Feltri, comunismo e centenario Pci. Compagni addio: «Onore? Macché solo esequie e oblio»
Quella di Feltri sul comunismo è una vera orazione funebre. Celebrata in prima pagina su Libero di oggi, Feltri disattende coraggiosamente, dalla prima all’ultima parola, i dogmi che il politically correct impone. A partire dal titolo che, esaustivamente, recita: “I comunisti celebrano la loro morte“. Uno sguardo sul centenario della nascita del Partito comunista italiano che, spogliato come scrive il direttore di Libero, di «toni elegiaci» e «prosa retorica», getta lo sguardo al di là di ogni convenzione.

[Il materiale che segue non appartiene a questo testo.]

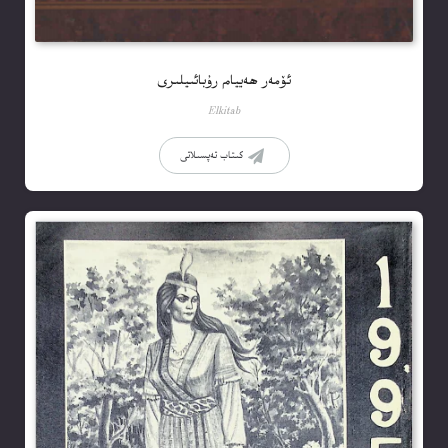
ئۆمەر ھەييام رۇبائىيلىرى
Elkitab
كىتاب تەپسىلاتى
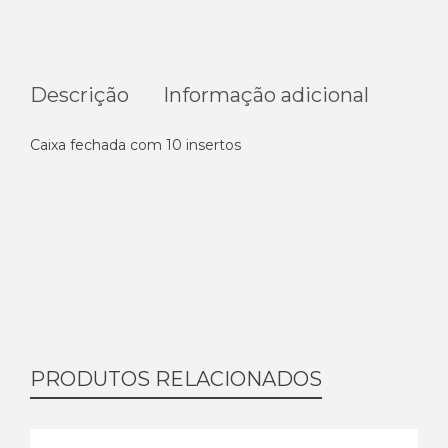
Descrição
Informação adicional
Caixa fechada com 10 insertos
PRODUTOS RELACIONADOS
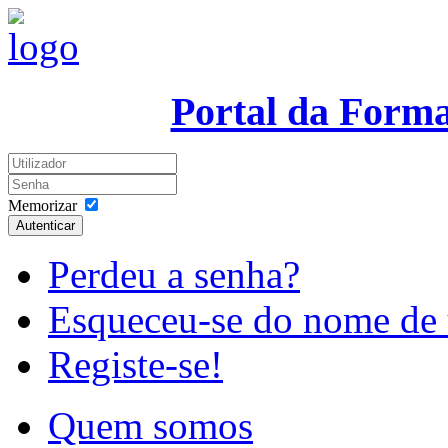
Portal da Form
Memorizar
Autenticar
Perdeu a senha?
Esqueceu-se do nome de 
Registe-se!
Quem somos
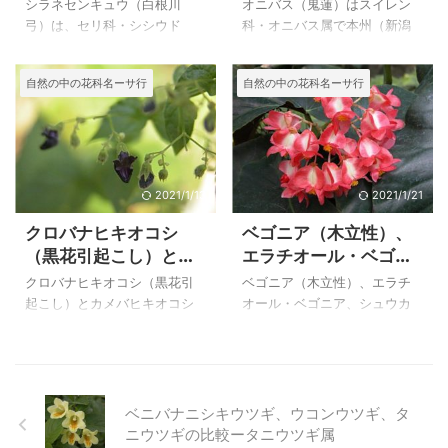
自生地
て、細い柄についた２個の小
（羅生門蔓）は２００３年５
シラネセンキュウ（白根川
オニバス（鬼蓮）はスイレン
さな実が何ともかわいらしく
月３日に花之江の郷で撮影し
弓）は、セリ科・シシウド
科・オニバス属で本州（新潟
感動しました。 そのようなこ
たものです。 ラショウモンカ
属、本州、四国、九州の山地
以南）、四国、九州の池や沼
とから、図鑑で花も調べてい
ズラ（羅生門蔓）の特徴と育
の林縁に生える多年草で、秋
に生える大型の１年草の水草
自然の中の花科名ーサ行
自然の中の花科名ーサ行
たので、花だけでも同じ仲間
て方 ラショウモンカズラ（羅
の低山地の湿り気のあるとこ
で、葉は直径２mを超えるもの
だという事が分かりました。
生門蔓） ２００６年５月２
ろに普通に生えているので見
もあります。 現在、絶滅危惧
ウグイスカグ ...
２日 ...
かけることの多い植物です。
種になっているオニバスは保
葉は３～４回３出羽状複葉
護されているようで、自生地
で、小葉は長さ３～６cm、鋭
が限られているので、見るこ
い鋸歯があるのも特徴のひと
とのできるところは限られて
2021/1/13
2021/1/21
つです。 枝先の複散形花序
います。 埼玉県加須市（旧北
クロバナヒキオコシ
ベゴニア（木立性）、
は、平らで広い皿状になるの
川辺町）に自生地があるとい
（黒花引起こし）とカ
エラチオール・ベゴニ
も特徴になります。 上のシ
うことで行って見ましたが、
メバヒキオコシ（亀葉
ア
ラネセンキュウ（白根川弓）
花は午前中に開き、午後には
クロバナヒキオコシ（黒花引
ベゴニア（木立性）、エラチ
引起こし）の特徴
は、２００６年８月２５日に
しぼんでしまうようで、きれ
起こし）とカメバヒキオコシ
オール・ベゴニア、シュウカ
八千穂高原自然園で撮影した
いに開いている花を見ること
（亀葉引起こし）は、シソ
イドウは、シュウカイドウ
花です。 シラネセンキュウ
はできませんでした。 上のオ
科・ヤマハッカ属の山地に生
科・ベゴニア属の植物で、ベ
（白根川弓）の特徴 シラネセ
ニバス（鬼蓮）は２００８年
える多年草ですが、クロバナ
ゴニア（木立性）は、熱帯～
ンキュウ（白根川弓） ２０
９月１１日に北川辺町で撮影
ヒキオコシはその名のごとく
亜熱帯に広く分布するベゴニ
０３年９月１４ ...
したもの ...
花冠は暗紫色で長さ５～６㎜
アの改良が盛んにおこなわれ
ベニバナニシキウツギ、ウコンウツギ、タ
小さな花が咲きます。 カメバ
て園芸品種もかなり多くある
ニウツギの比較ータニウツギ属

Quella che, ricorda lo stesso Feltri, «si usa in ogni festeggiamento». Una voce fuori dal coro che esprime il desiderio represso a lungo di parlare dell’altra faccia di un mondo. Dei profili di una storia che in questi giorni giornali e tv celebrano tra enfasi e accademismo. Una storia, quella comunista di «falce e martello» che – scrive nella sua orazione il direttore – a differenza di quella «dei fasci littori» ha «ancora il diritto di albergare nei cuori di un certo popolo nostalgico. Niente di grave. Molto di assurdo»…
Feltri sul comunismo e sul centenario del Pci
E ancora. Una storia che, nella sua rivisitazione lucida e scevra da revisionismi trionfalistici e descrizioni agiografiche, Feltri ripercorre libero da qualunque forma di condizionamento culturale. Da ogni tentazione di ossequio al moloch comunista. Perché, scrive il giornalista nel suo editoriale in prima pagina, «il socialismo reale ha prodotto solo tragedie e ingiustizie macroscopiche. Come ben sanno quelli della mia generazione. I quali ne hanno viste di ogni colore, trovandosi anche a dovere lottare fisicamente contro i rossi invasati e violenti». E allora, niente giustificazionismi sul passato solo in quanto tale. Niente abbellimenti indotti dal tempo e dalla nostalgia.